Most Patriotic Brands & RFS Trouble

Most Patriotic Brands & RFS Trouble

Most Patriotic Brands & RFS Trouble plus Food Forethought. I’m Greg Martin with today’s Northwest Report.

With the 4th holiday now behind us there are a few leftovers to deal with. USA Today last week published their most patriotic brands and with a few coming to mind let’s have a quick look.
1. Jeep
Hershey’s
Coca Cola
Levi Strauss
Walt Disney

Unexpected circumstances are prompting some lawmakers to take a new look at the current Renewable Fuels Standard.

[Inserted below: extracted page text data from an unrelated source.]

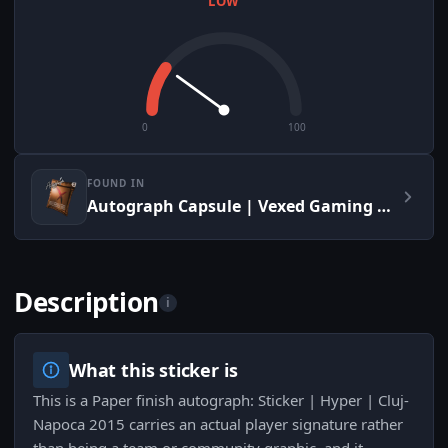
LOW
0
100
FOUND IN
Autograph Capsule | Vexed Gaming | Cluj-Napoca 2015
Description
i
What this sticker is
This is a Paper finish autograph: Sticker | Hyper | Cluj-
Napoca 2015 carries an actual player signature rather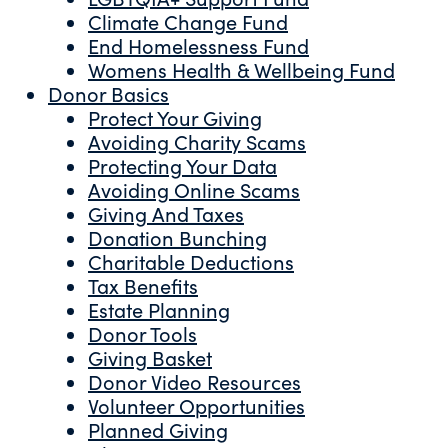
Climate Change Fund
End Homelessness Fund
Womens Health & Wellbeing Fund
Donor Basics
Protect Your Giving
Avoiding Charity Scams
Protecting Your Data
Avoiding Online Scams
Giving And Taxes
Donation Bunching
Charitable Deductions
Tax Benefits
Estate Planning
Donor Tools
Giving Basket
Donor Video Resources
Volunteer Opportunities
Planned Giving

Adam Sieminksi, with the U.S. Energy Information Administration recently told lawmakers:

SIEMINSKI: The RFS program is not projected to come close to achieving the legislative target of 36-billion gallons of renewable motor fuels by 2022. Projects that were under way to produce cellulosic and advanced biofuels just simply haven’t materialized in the time frame that we believed that they would.

Now with today’s Food Forethought, here’s Lacy Gray.

Two slaughter plants were granted inspection permits from the USDA last week to slaughter horses. Since Congress lifted the ban on federal funding for inspection of horse slaughter plants in 2011, the USDA is required by law to make sure the facilities meet the requirements of the Federal Meat Inspection Act. One plant owner said they intend to employ roughly twenty-five people and are currently considering possible markets for the processed horse meat. He also went on to say that the horses will be “humanely euthanized”. Anti-slaughter advocates are vehemently seeking to overturn the permit approvals through an emergency injunction. President Obama, who signed a bill that essentially re-legalized horse slaughter while campaigning for his second term, is now endeavoring to remove funding for horse slaughter inspection, and the Senate ag appropriations bill eliminates any funding for those inspectors. In a 2011 interview with the CSM PETA founder Ingrid Newkirk stated that the U.S. never should have banned domestic horse slaughter, because “the amount of suffering that it (the ban) created exceeded the amount of suffering it was designed to stop.”  And therein lies the rub.

Thanks Lacy. That’s today’s Northwest Report. I’m Greg Martin on the Ag Information Network.